A person almost has to have experience going in through a window or exiting through a window if it makes no sense when reading. I used to be the family member who went into my childhood home through an unlocked window ( the screens were locked back then) with a bit of my daddy's help if we were locked out, so I know how easy this is to do right, and how easy it would be to go very badly.
A person's correct natural tendency is to go in head first because we need to see where we're going, we use our hands and arms to help steady us, and our heads weigh a lot more than our feet, thus there is a natural gravity factor helping them slide in. Also, we are more protective of our head than our feet, so you plant your upper body where you want it to be first, not hanging out. A familiar correlation is that the ideal position for a baby to be born is head first because the head weighs more and helps propel the body towards the waiting world.
You can duplicate what it's like to go into a room through a window. If you are a healthy person, just go to a ground floor window in your house and open it. Go to a door and walk outside to stand beside the window that's opened. Stick your head and shoulders inside the window to enter your living room or bedroom ( it doesn't matter WHICH room) , then slide your body right on in behind you. You will be going in head first, so will be supporting your weight on your arms until your legs are inside the room too. I'm almost 1oo% sure this is how the victim got STUCK halfway in, halfway out of the window.
He got stuck because his torso girth was larger than he estimated for the window size. The cause of death tells us this exactly. "Mechanical asphyxiation" means no person caused the person to stop breathing, but an object did.
When it's a person choking another, it's termed "manual asphyxiation."
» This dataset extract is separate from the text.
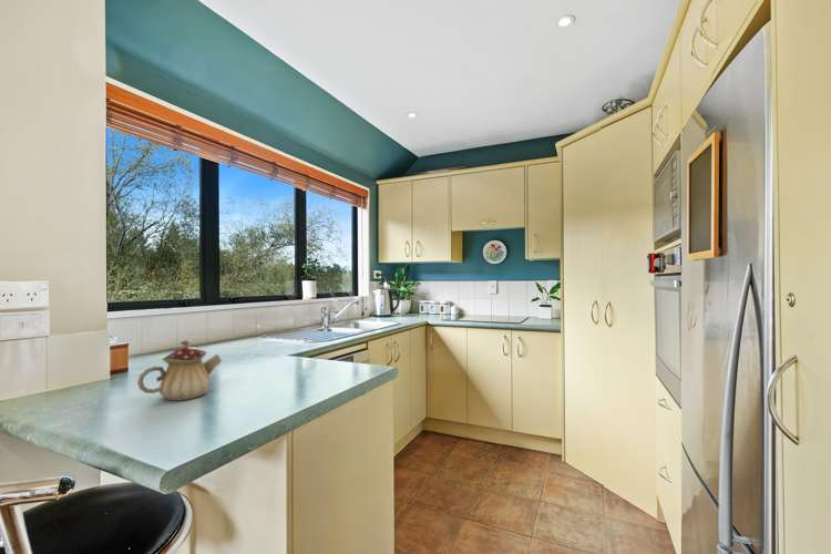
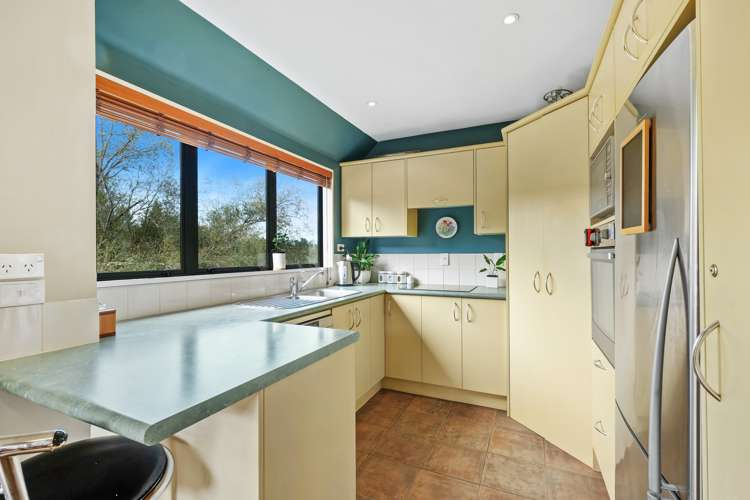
- teapot [136,339,223,402]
Plainly speaking, he got enough of his body into the window opening ( chest and possibly upper abdomen) to compress his lungs and respiratory muscles so they were SQUEEZED by the window itself, an unmovable object, and he died from lack of respiratory effort.
Smothered.
I don't know if he stood on anything. It doesn't matter, but if he wanted in a window he couldn't reach, then probably. I'd expect a high level of physical fitness due to his career, also.
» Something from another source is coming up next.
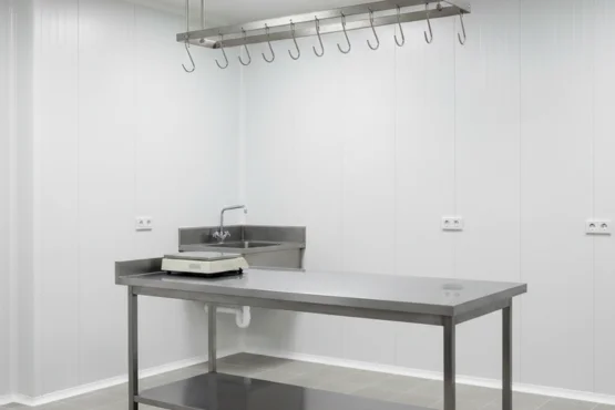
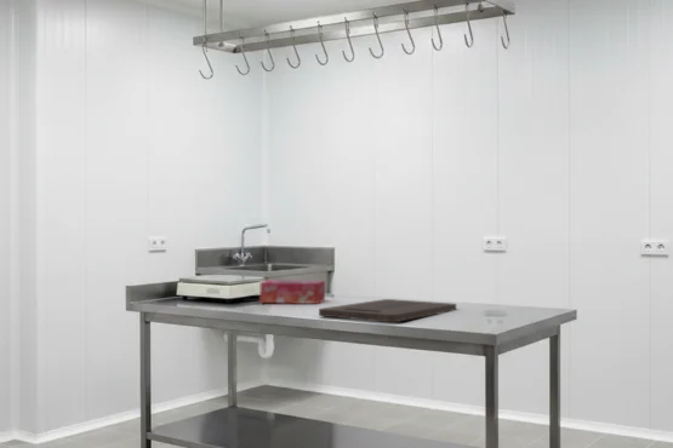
+ cutting board [318,298,457,323]
+ tissue box [258,278,326,305]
Negating some of the fitness aspect he had going for him was the wife's narrative that he'd been drinking.
I also think, due to the cause of death, that part of his lower body would have to be outside the window. If his chest and abdomen had FIT, he'd have gone into the bathroom through the opened window.
In order to die of self mechanical asphyxiation, his respiratory effort had to have been cut off completely at some point, and death ensued.
It was a window, the man got stuck and could neither go backwards or forwards, could not take a breath in due to the squeezing action, and accidentally perished.
It is a horrible way to die, but there aren't really any good ways, are there?
I hope this helps. I know it's bizarre to imagine a human shimmying into a window, unless you were your family's " locksmith" as a child. I understand it because I did it so well. I was in gymnastics by age 4. Nurses see or read professional journal articles describing almost everything possible and almost impossible at some point, and it is always very sad. I definitely feel so sorry that this happened to a couple on their 10th anniversary vacation. That he was not found before he asphyxiated.